━━━━━ Records for this task ━━━━━

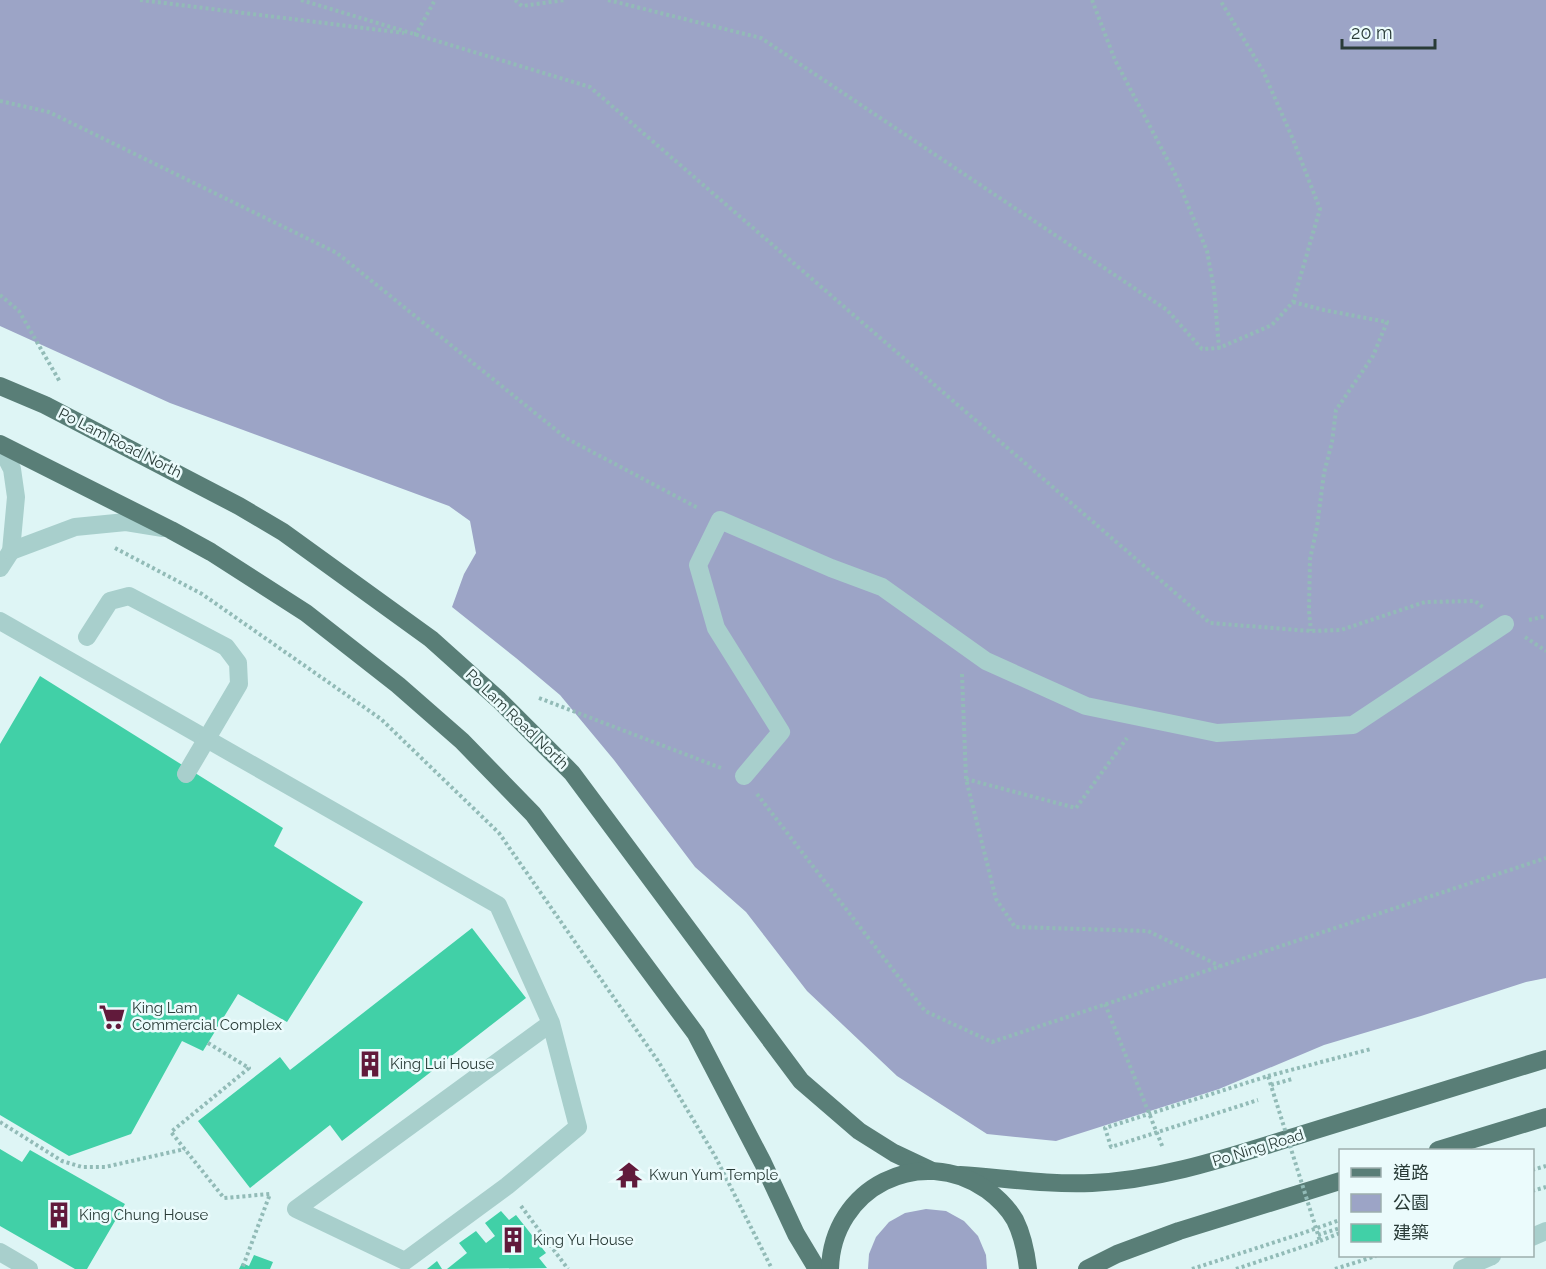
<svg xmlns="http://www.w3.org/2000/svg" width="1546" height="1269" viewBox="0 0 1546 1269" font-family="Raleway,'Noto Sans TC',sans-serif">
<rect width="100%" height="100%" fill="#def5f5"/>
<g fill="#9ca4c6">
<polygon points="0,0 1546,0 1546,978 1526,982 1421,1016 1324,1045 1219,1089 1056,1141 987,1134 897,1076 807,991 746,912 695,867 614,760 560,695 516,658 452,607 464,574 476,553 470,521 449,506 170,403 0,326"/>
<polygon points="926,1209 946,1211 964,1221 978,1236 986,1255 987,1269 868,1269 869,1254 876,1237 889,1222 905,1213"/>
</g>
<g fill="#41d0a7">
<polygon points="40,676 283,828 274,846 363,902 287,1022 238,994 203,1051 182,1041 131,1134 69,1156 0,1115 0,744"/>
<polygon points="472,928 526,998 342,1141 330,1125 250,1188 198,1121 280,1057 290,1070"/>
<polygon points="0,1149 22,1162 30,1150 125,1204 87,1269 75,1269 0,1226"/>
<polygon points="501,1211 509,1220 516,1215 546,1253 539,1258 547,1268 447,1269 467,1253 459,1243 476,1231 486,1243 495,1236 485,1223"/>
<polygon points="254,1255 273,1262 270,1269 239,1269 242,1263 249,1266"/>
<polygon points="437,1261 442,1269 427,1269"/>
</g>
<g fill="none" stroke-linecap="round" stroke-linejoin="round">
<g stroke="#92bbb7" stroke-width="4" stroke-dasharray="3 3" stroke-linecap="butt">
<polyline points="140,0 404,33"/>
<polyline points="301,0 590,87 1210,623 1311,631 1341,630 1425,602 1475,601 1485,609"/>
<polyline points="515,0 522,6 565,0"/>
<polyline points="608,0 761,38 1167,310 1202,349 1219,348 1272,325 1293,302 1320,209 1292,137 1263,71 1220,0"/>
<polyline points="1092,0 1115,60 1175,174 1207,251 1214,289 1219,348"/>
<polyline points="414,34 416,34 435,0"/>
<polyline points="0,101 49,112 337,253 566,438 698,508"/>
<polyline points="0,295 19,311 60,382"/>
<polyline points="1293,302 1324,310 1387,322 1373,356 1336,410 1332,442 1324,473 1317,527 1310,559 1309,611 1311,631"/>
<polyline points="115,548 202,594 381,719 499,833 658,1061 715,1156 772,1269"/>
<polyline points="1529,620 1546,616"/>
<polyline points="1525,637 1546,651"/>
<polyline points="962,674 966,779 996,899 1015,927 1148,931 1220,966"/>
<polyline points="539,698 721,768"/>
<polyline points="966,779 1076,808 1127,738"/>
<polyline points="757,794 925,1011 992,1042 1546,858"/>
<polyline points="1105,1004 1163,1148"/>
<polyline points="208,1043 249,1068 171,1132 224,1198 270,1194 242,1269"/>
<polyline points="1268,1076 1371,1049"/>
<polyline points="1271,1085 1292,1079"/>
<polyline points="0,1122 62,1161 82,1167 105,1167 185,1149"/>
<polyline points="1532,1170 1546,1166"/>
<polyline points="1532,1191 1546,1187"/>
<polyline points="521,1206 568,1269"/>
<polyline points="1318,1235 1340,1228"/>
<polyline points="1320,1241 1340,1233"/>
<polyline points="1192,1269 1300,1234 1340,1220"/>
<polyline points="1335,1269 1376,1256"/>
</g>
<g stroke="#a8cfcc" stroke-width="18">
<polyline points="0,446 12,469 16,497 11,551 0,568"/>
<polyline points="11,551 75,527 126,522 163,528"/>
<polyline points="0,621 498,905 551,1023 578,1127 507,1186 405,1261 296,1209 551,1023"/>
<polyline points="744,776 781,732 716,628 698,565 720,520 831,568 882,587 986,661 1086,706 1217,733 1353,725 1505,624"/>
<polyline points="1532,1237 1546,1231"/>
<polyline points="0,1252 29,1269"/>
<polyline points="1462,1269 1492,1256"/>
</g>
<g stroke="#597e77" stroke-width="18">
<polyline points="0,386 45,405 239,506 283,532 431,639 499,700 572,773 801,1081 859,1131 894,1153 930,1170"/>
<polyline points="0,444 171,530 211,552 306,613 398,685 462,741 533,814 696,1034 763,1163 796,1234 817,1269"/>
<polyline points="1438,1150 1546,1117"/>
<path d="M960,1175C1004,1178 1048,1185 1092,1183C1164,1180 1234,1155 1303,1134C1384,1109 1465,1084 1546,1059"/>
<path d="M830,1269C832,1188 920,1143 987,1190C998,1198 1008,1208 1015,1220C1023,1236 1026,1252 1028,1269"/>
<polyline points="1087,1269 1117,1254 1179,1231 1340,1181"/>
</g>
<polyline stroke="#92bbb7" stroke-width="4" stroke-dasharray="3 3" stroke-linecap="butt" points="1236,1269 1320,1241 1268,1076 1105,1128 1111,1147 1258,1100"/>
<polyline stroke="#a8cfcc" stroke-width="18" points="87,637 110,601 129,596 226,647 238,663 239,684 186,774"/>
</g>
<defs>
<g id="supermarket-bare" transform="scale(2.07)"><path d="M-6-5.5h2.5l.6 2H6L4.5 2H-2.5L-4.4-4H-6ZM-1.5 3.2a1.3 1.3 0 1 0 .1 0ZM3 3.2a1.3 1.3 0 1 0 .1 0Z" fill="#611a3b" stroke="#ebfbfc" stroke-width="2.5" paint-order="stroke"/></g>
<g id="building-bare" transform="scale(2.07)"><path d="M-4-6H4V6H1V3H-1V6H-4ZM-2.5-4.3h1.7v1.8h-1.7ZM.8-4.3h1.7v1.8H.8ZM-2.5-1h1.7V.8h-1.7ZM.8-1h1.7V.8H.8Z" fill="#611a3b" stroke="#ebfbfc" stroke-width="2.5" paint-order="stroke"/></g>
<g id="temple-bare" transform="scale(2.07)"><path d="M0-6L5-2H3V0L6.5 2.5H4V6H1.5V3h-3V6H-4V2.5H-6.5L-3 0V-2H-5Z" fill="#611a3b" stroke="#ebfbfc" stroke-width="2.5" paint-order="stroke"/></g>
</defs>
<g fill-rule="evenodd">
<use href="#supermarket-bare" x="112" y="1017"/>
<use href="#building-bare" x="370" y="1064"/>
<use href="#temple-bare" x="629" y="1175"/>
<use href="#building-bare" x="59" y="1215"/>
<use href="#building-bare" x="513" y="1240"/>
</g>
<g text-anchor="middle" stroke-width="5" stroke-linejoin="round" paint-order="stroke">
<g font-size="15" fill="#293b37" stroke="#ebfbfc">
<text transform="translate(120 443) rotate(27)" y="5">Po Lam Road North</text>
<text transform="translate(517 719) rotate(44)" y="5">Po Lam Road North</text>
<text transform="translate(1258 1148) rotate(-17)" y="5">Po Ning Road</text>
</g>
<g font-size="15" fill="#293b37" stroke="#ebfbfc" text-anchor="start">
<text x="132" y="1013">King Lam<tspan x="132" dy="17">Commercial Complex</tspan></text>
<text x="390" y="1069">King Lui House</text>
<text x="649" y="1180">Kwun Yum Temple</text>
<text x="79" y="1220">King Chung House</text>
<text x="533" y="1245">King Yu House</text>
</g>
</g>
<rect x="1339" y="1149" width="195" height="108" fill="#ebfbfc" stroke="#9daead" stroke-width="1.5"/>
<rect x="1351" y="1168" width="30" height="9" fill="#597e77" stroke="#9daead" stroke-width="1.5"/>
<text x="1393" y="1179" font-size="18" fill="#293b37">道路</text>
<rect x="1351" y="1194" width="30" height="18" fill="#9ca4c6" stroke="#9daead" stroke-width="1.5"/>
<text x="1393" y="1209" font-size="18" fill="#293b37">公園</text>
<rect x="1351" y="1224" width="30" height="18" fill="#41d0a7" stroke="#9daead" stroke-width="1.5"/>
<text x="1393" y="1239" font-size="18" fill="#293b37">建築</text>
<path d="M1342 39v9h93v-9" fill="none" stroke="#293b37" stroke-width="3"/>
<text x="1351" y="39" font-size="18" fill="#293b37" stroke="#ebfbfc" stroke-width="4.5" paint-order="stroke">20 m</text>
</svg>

━━━━━

* [Task statement]:
Return every line in the listing that contains the word "href".

* [Response to this task]:
<use href="#supermarket-bare" x="112" y="1017"/>
<use href="#building-bare" x="370" y="1064"/>
<use href="#temple-bare" x="629" y="1175"/>
<use href="#building-bare" x="59" y="1215"/>
<use href="#building-bare" x="513" y="1240"/>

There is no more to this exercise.